#### EXERCISE BRIEF
Return every text line from the entries below verbatim, in their original order, and leave out the pictures.

Stored entries
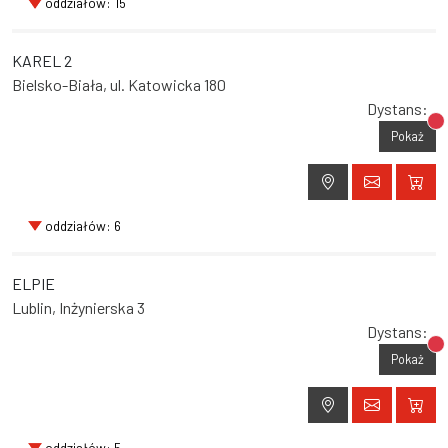
oddziałów: 15
KAREL 2
Bielsko-Biała, ul. Katowicka 180
Dystans:
Br
Pokaż
oddziałów: 6
ELPIE
Lublin, Inżynierska 3
Dystans:
Br
Pokaż
oddziałów: 5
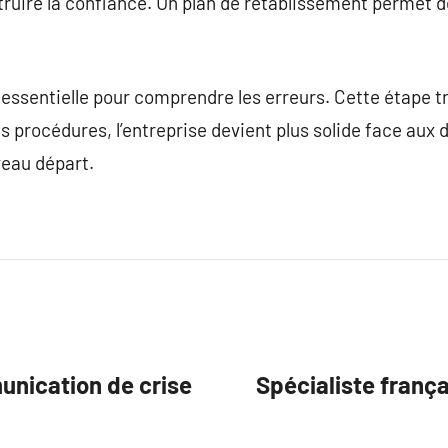
ruire la confiance. Un plan de rétablissement permet d
 essentielle pour comprendre les erreurs. Cette étape t
s procédures, l’entreprise devient plus solide face aux d
veau départ.
unication de crise
Spécialiste franç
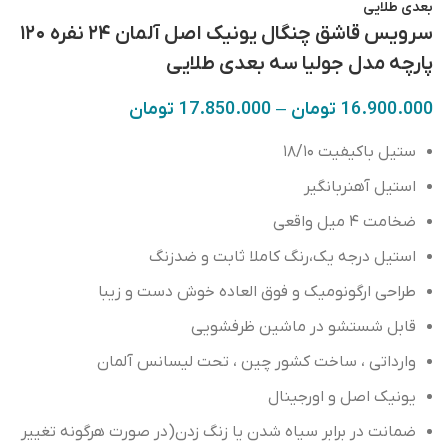
بعدی‌ طلایی
سرویس قاشق چنگال یونیک اصل آلمان ۲۴ نفره ۱۲۰
پارچه مدل‌ جولیا سه بعدی‌ طلایی
16.900.000
تومان
–
17.850.000
تومان
ستیل باکیفیت ۱۸/۱۰
استیل آهنربانگیر
استیل درجه یک،رنگ کاملا ثابت و ضدزنگ
طراحی ارگونومیک و فوق العاده خوش دست و زیبا
یونیک اصل و‌ اورجینال
ضمانت در برابر سیاه شدن یا زنگ زدن(در صورت هرگونه تغییر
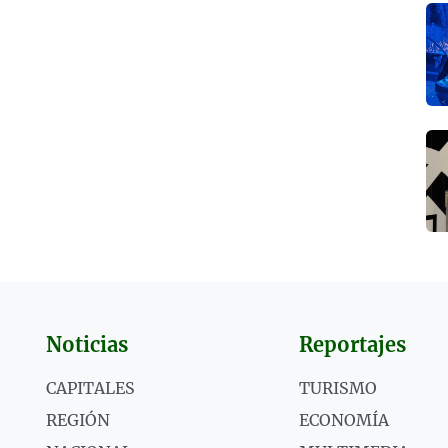
Noticias
Reportajes
CAPITALES
TURISMO
REGIÓN
ECONOMÍA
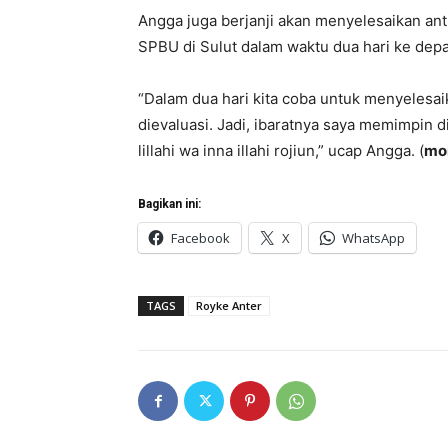
Angga juga berjanji akan menyelesaikan antr
SPBU di Sulut dalam waktu dua hari ke dep
“Dalam dua hari kita coba untuk menyelesaik
dievaluasi. Jadi, ibaratnya saya memimpin di
lillahi wa inna illahi rojiun,” ucap Angga. (
m
Bagikan ini:
Facebook
X
WhatsApp
TAGS
Royke Anter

#### EXERCISE ANSWER
oddziałów: 15
KAREL 2
Bielsko-Biała, ul. Katowicka 180
Dystans:
Br
Pokaż
oddziałów: 6
ELPIE
Lublin, Inżynierska 3
Dystans:
Br
Pokaż
oddziałów: 5
ruire la confiance. Un plan de rétablissement permet d
 essentielle pour comprendre les erreurs. Cette étape t
s procédures, l’entreprise devient plus solide face aux d
veau départ.
unication de crise
Spécialiste franç
بعدی‌ طلایی
سرویس قاشق چنگال یونیک اصل آلمان ۲۴ نفره ۱۲۰
پارچه مدل‌ جولیا سه بعدی‌ طلایی
16.900.000
تومان
–
17.850.000
تومان
ستیل باکیفیت ۱۸/۱۰
استیل آهنربانگیر
استیل درجه یک،رنگ کاملا ثابت و ضدزنگ
طراحی ارگونومیک و فوق العاده خوش دست و زیبا
یونیک اصل و‌ اورجینال
ضمانت در برابر سیاه شدن یا زنگ زدن(در صورت هرگونه تغییر
Noticias
Reportajes
CAPITALES
TURISMO
REGIÓN
ECONOMÍA
Angga juga berjanji akan menyelesaikan antr
SPBU di Sulut dalam waktu dua hari ke dep
“Dalam dua hari kita coba untuk menyelesaik
dievaluasi. Jadi, ibaratnya saya memimpin di
lillahi wa inna illahi rojiun,” ucap Angga. (
m
Bagikan ini:
Facebook
X
WhatsApp
TAGS
Royke Anter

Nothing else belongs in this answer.